A new report calling for a more inclusive system of worship in Northern Ireland schools – to reflect a “general decline” in Christianity – lacks credibility, a veteran Free Presbyterian minister has said.
The study, which has been produced by the Commission on Religion and Belief in British Public Life, also recommends that Religious Education should “include more religions and non-religious worldviews on the same basis as religions”.
However, Rev David McIlveen said he did not believe its authors could “substantiate the arguments they are trying to present”.

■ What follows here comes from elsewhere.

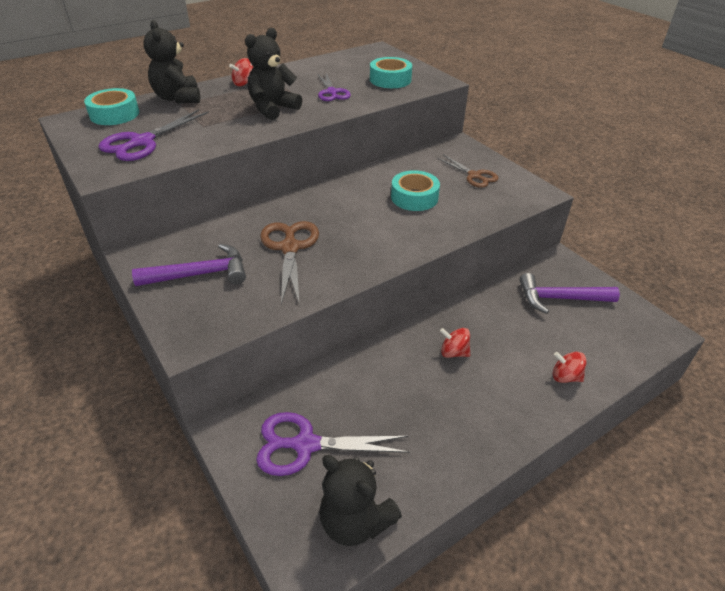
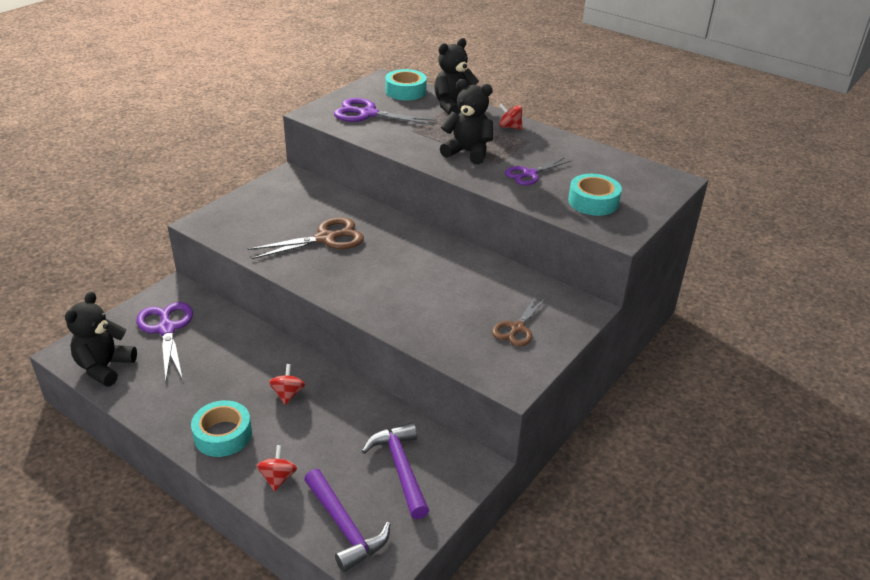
camera: 70 degrees right, 5 degrees down
purple hammer [132,244,246,286] -> purple hammer moved to [304,469,390,572]
turquoise tape [391,170,440,211] -> turquoise tape moved to [191,400,252,457]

The former minister said he acknowledged the influence of Christianity in society is not what it once was, but said: “Christianity still has a very central part to play in terms of the structures of our society. I think there is a great effort to pressurise people into this ‘all inclusiveness’ but I think that is really a cover up for a capitulating, or a compromising, of the very foundation and belief that our nation has endorsed for many generations.”
Rev McIlveen added: “Coming out of the Dark Ages, it was Christianity that brought the people out of those very dark times...and I think we have to keep in mind the whole pivotal role of Christianity should not in any way be threatened or undermined by a report that I believe lacks credibility.”
Chaired by Baroness Butler-Sloss, the commission includes 20 representatives from a range of religious and non-religious backgrounds across the UK. It spent two years looking at the role of religion and belief in contemporary Britain and Northern Ireland.
The ‘Living With Difference’ report said: “The religious landscape in this country has been transformed in the last few decades and now includes a large proportion of people who identify themselves as not religious, and censuses and surveys suggest this proportion is increasing rapidly.”